Sequencing technologies have advanced dramatically, and today a human genome can be sequenced in about 24 hours for less than 5,000 USD. This is a rare example of technology development in which faster, cheaper, and better have coincided. With a platform that took nearly a decade to develop, clinicians can selectively look for an almost unlimited number of genetic changes.
Comprehensive analysis of the genome sequence of individual cancers has helped uncover the specific mutations that contribute to the malignant phenotype, identify new targets for therapy, and increase the opportunities for choosing the optimal treatment for each patient. Recent work from the Cancer Genome Atlas demonstrates that the tissue of origin of a particular cancer may be much less relevant to prognosis and response to therapy than the array of causative mutations. As a result, patients diagnosed with a cancer for which there are few therapeutic options may increasingly benefit from drug therapies originally aimed at other cancers that share common driver mutations.
A major area of opportunity that has yet to be fully exploited is pharmacogenomics. More than 120 FDA-approved drugs have pharmacogenomics information in their labeling, providing important details about differences in response to the drug and, in some cases, recommending genetic testing before prescribing.
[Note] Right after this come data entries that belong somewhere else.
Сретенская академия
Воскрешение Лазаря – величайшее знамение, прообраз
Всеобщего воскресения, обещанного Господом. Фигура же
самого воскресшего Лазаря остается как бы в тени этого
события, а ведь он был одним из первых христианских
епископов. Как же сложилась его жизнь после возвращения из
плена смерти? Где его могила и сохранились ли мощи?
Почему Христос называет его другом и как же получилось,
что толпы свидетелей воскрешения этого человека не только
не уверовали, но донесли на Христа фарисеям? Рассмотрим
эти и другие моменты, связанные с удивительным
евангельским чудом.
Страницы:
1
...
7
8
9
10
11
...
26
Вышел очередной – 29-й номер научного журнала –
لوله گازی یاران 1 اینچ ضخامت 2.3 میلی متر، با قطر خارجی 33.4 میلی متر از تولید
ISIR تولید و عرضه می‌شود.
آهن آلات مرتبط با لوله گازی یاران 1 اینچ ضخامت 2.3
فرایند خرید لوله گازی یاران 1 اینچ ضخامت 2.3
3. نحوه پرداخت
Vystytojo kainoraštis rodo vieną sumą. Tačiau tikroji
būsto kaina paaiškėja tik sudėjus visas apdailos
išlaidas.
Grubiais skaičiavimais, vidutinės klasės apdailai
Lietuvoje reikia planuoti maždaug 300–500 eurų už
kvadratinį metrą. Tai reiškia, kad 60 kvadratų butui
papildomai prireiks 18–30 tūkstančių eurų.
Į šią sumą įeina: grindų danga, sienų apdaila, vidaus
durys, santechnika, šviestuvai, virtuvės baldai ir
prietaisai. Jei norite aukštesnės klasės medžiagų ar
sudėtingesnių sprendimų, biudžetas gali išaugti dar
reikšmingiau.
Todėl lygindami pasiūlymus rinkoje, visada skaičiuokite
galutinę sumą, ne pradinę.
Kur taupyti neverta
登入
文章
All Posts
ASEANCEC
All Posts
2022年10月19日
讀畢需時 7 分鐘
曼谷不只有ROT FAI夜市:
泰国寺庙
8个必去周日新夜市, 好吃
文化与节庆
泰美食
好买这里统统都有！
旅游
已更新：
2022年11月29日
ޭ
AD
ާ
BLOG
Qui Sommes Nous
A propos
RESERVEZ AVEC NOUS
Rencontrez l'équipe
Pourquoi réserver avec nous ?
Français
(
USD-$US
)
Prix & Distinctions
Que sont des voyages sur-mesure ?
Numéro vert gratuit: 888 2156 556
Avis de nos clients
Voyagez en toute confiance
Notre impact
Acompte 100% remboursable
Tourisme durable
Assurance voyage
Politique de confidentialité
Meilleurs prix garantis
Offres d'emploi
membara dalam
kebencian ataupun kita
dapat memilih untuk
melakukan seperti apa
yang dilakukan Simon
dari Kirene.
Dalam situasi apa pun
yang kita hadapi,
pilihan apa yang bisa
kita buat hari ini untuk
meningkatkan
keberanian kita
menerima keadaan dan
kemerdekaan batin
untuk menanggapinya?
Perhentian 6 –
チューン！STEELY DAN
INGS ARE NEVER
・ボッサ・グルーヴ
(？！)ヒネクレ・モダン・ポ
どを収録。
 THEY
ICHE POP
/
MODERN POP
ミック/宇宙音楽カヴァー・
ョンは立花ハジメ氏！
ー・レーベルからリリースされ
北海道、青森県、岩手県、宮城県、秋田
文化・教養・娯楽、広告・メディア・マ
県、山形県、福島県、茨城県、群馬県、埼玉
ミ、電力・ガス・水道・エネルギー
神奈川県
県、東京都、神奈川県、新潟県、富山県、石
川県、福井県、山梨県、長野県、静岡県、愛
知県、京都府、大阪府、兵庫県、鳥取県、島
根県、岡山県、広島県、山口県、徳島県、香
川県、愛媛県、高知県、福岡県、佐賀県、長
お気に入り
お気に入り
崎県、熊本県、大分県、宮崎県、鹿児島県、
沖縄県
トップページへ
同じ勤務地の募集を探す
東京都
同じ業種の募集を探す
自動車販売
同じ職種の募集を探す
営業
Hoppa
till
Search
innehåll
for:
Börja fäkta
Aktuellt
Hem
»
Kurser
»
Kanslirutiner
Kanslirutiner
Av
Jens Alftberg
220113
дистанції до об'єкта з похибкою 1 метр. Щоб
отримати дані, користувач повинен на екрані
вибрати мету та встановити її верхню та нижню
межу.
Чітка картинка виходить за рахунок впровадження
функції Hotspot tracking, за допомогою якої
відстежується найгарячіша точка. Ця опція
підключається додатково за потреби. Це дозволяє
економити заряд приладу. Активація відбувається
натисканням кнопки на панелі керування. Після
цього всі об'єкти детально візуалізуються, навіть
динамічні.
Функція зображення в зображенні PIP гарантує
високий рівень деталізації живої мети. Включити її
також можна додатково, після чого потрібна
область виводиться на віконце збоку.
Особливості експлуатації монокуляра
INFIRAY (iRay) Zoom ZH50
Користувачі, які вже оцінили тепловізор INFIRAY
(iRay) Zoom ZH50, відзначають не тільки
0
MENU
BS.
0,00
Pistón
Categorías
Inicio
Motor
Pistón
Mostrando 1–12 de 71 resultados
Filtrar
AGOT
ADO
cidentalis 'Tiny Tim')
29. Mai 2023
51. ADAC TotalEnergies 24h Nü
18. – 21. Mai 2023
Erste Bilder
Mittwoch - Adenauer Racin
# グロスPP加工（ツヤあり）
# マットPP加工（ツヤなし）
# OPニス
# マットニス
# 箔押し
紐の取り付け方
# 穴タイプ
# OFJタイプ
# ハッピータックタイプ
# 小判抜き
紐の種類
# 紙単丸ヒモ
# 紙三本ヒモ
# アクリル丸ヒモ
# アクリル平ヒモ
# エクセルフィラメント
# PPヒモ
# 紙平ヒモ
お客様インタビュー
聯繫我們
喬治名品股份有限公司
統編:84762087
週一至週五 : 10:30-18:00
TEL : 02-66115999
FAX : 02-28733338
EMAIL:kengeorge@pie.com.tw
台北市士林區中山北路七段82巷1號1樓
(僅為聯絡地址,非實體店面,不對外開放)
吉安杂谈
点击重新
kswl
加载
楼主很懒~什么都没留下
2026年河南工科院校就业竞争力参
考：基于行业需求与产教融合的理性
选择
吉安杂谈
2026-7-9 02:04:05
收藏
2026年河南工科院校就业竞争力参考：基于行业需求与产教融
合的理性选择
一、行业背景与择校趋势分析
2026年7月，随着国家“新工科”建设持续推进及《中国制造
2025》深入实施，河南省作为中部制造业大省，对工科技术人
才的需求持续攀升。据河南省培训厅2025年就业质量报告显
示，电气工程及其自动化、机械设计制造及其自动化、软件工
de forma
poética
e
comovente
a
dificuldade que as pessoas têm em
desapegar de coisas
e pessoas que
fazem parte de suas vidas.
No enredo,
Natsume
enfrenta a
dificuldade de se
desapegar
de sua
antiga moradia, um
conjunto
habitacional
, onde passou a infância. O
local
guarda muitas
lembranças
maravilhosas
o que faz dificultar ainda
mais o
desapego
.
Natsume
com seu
But the full potential of pharmacogenomics is largely unrealised, because of the logistic challenges in obtaining suitable genomic information in a timely enough fashion to guide prescribing. Placing genomic information in the electronic medical record would facilitate this kind of personalised medicine.
The FDA based its decision to grant marketing authorisation for the Illumina's MiSeqDx platform and reagents on their demonstrated accuracy across numerous genomic segments, spanning 19 human chromosomes. Precision and reproducibility across instruments, users, days, and reagent lots were also demonstrated.
Along with authorising the Illumina technology for marketing, the FDA recognized the need for reference materials and methods that would permit performance assessment. As a result, the FDA collaborated with the USA National Institute for Standards and Technology to develop reference materials consisting of whole human genome DNA, together with the best possible sequence interpretation of such genomes. The first human genome reference materials are expected to be available for public use in the next 12 months.
There are many challenges ahead before personalised medicine can be considered truly embedded in health care. Drs Francis Collins and Margaret Hamburg wrote in the perspective article published in the New England Journal of Medicine that researchers need to continue to uncover variants within the genome that can be used to predict disease onset, affect progression, and modulate drug response. New genomic findings need to be validated before they can be integrated into medical decision making. Doctors and other health care professionals will need support in interpreting genomic data and their meaning for individual patients. Patients will want to be able to talk about their genetic information with their doctor. Reimbursement issues need to be resolved to assure that patients have access to the best tests and that manufacturers have incentives to develop them.